La espiral de la libreta

Olga Merino

La receta del arroz a la cazuela

El domingo es (o era) un día de arroces en las casas, así, en plural, porque cada familia atesora una fórmula magistral. Más allá del debate cebolla sí / cebolla no, tres ingredientes resultan impepinables: el grano, por supuesto; un caldo sustancioso, y el sofrito de ajo y tomate bien ligado, hasta que parezca confitura. Luego, cada quien maneja a su antojo tiempos, cocciones y toda suerte de tropezones, ya sean terrestres o marítimos. También en cada casa se cuecen las habas de distinta manera.

En una ocasión, el escritor, periodista e inmenso dietarista Miquel Pairolí (Quart, Girona, 1955-2011) —un descubrimiento reciente para mí, culposamente tardío— empleó la receta del arroz a la cazuela como símil para hablar de columnismo, del que ejerció durante once años en el diario El Punt. Viene este asunto a cuento porque se han cumplido dos meses exactos desde que me embarqué en el falucho del artículo (casi) diario, y anda una taponando vías de agua, ajustando tuercas, embreando imposibilidades. Afinando el tono. Aprendiendo. Porque, ¿cómo diablos se escribe una columna decente? Salen como los pimientos de Padrón, uns pican e outros non.

Pairolí tuvo a bien compartir su método, que comprende cuatro puntales imprescindibles: observación, memoria (el pasado explica el presente), cierta voluntad de estilo (puede haber estilo en la sencillez de un sujeto/verbo/ predicado bien machihembrados) y, por encima de todo, espíritu crítico. Sin él, dice el maestro, “el periodisme tendeix a les flors i violes”. El problema es que me encantan las “flors i violes”, el orégano del monte, las historias de vampiros y mansiones malditas, los finales abiertos, lo que se dice en la calle, mi vieja estilográfica, los amigos, el bacalao al pilpil, las naderías y las acuarelas. Sin embargo, en las páginas de un periódico no puedes estar a por uvas; no todos los días. Resulta muy tentador permanecer en la alcoba, pero de vez en cuando hay que bajar al barro.

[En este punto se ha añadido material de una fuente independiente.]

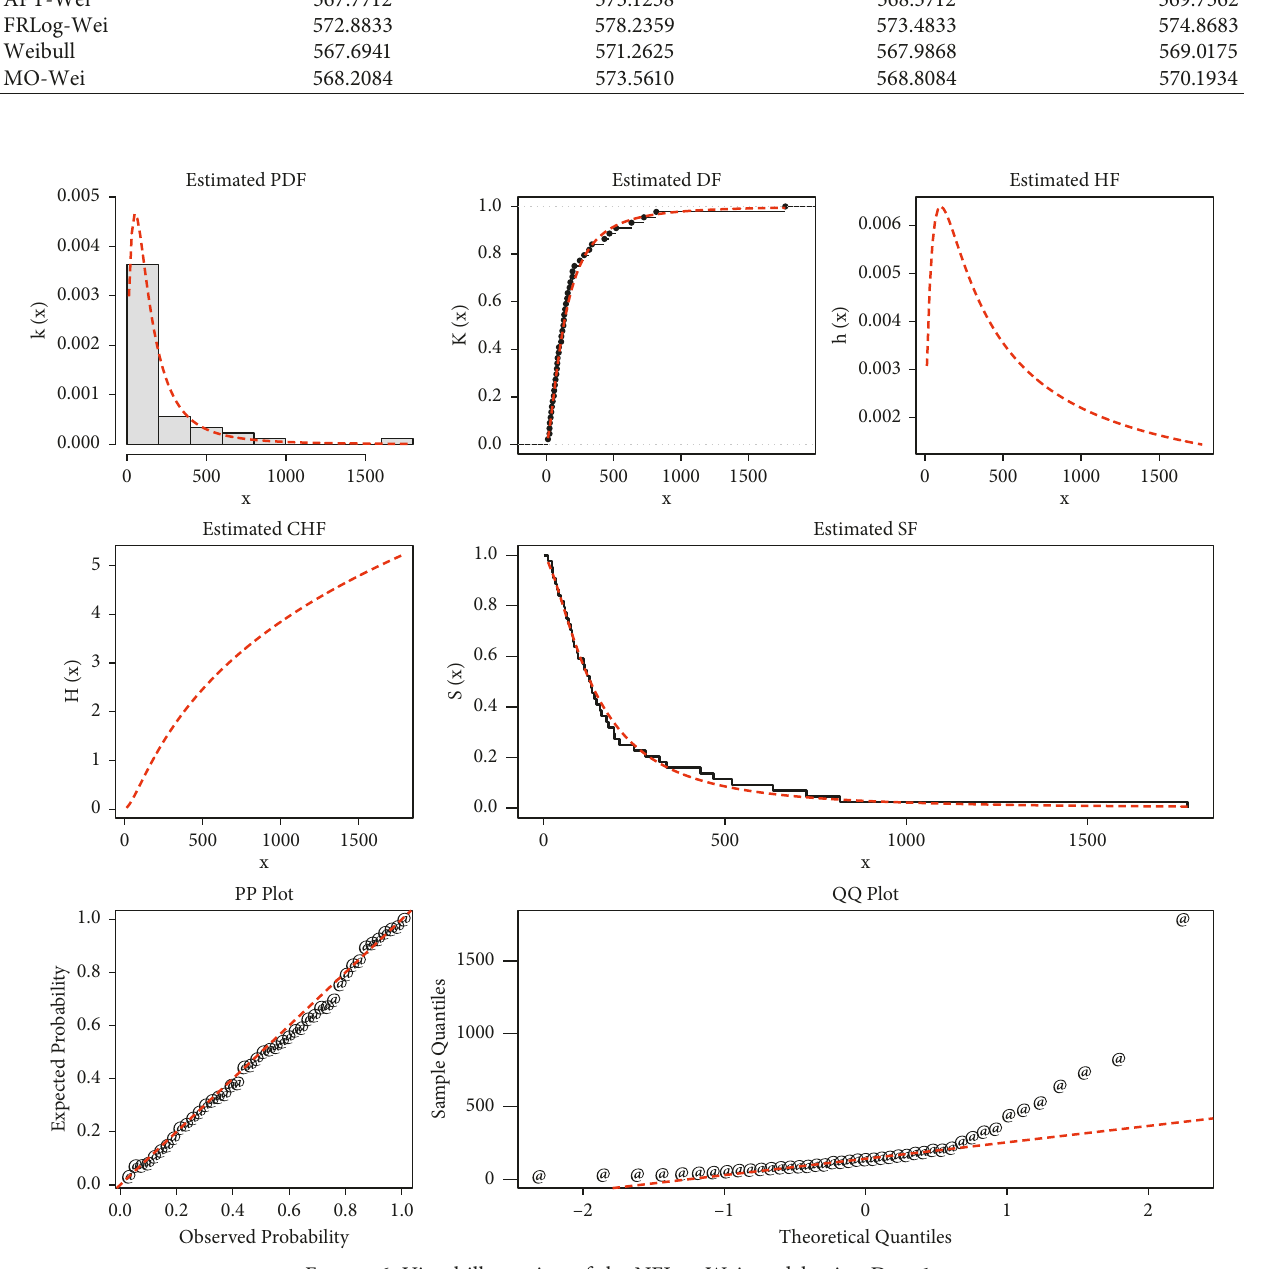
Figure 6: Visual illustration of the NFLog-Wei model using Data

El artículo del que venimos hablando fue el último que escribió Pairolí antes de que el cáncer se lo llevara a los 55 años. Lo tituló Teló, porque tanto el cortinaje de terciopelo rojo como la farsa acaban cayendo por su propio peso. Tuvo la elegancia de despedirse de sus lectores haciendo balance del oficio sin alharacas ni sentimentalismos, con honestidad austera.

Creo que me habría gustado conocerlo. Sentarme una sola tarde con él bajo su roble, junto a su perra husky —un ojo azul, el otro marrón, como David Bowie—, sin hablar siquiera, viendo caer la tarde sobre los campos. Su dietario Octubre (Editorial Gavarres) es una joya, uno de los mejores libros que he leído últimamente.